Public opinion towards ‘unhealthy’ sponsorship of sporting events in South Africa: An exploratory study
AbstractKey public health concerns surrounding the marketing of tobacco, alcohol and fast-food products include misuse and poor nutrition. Sports sponsorship has frequently been used as one of the marketing tools by alcohol, tobacco and fast-food companies to penetrate a vulnerable market. The current study questions whether it is morally acceptable for sporting events to involve sponsors that promote products that are considered non-nutritional and those that are linked to ‘unhealthy’ practices. Hence, the purpose of the study was to elicit the perceptions of a diverse group of participants regarding the appropriateness of three different sport sponsors, namely, alcohol, fast food and soft-drink companies, and to determine whether respondents varied in their
perceptions of such sponsorships according to the demographics of gender, alcohol consumption, smoking, eating, and exercise habits. The secondary objective was to examine whether there were any significant differences among respondents’ exercise habits and their perceptions of
alcohol, fast foods and soft-drink companies as sponsors of sport events. A quantitative empirical design was used for the research. A structured questionnaire was administered by trained fieldworkers to university students, health and fitness club members, and older adults (n = 404).
Frequencies were used to report on the responses of the participants regarding the appropriateness of the different types of sponsors.
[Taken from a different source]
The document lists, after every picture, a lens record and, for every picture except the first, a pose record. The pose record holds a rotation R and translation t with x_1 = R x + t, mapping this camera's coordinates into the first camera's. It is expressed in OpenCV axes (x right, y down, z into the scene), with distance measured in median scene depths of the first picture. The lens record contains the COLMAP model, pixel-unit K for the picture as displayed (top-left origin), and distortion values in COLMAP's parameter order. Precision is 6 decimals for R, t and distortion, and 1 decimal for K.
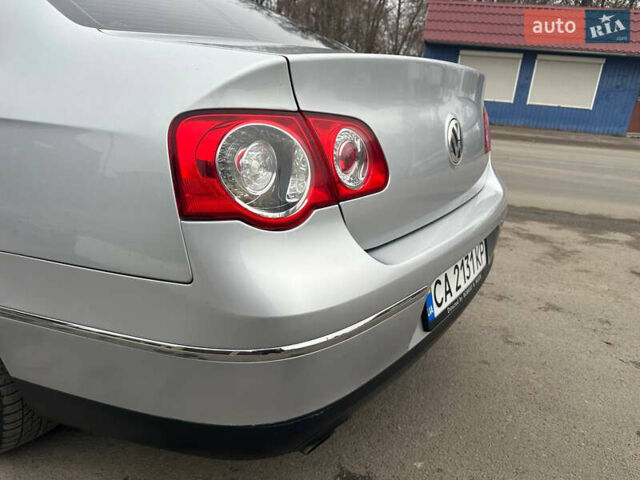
lens RADIAL K [[446.4, 0, 323.0], [0, 446.4, 239.2], [0, 0, 1]] dist [0.000672, -0.002403]
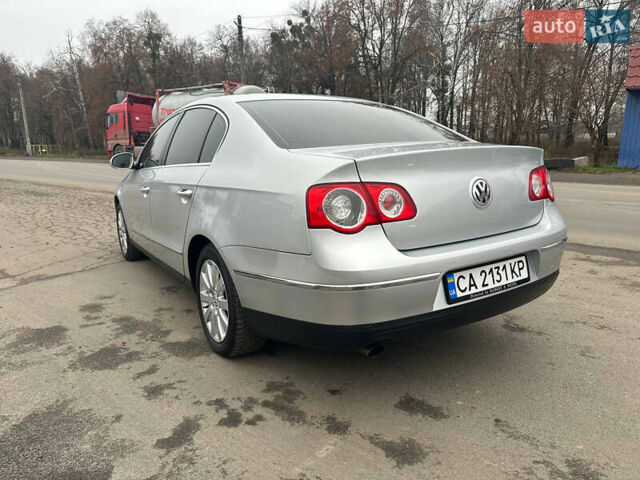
lens RADIAL K [[446.4, 0, 322.5], [0, 446.4, 239.7], [0, 0, 1]] dist [0.000672, -0.002403]
pose [[0.909428, 0.006811, -0.415807, 0.668806], [-0.060785, 0.991305, -0.116706, 0.258908], [0.411396, 0.131411, 0.901934, -1.007728]]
In order to assess whether male and female respondents differed in their perceptions on whether beer, liquor, fast foods and food and snack
companies make appropriate sponsors for sport events, a non-parametric test was conducted. The results indicate that both gender groups do not vary in their perceptions on whether beer, liquor, fast foods and food and snack companies are appropriate sponsors for sport events. However, it is
of great concern that many sport events are associated with ‘unhealthy’ products which do not send relevant messages to consumers.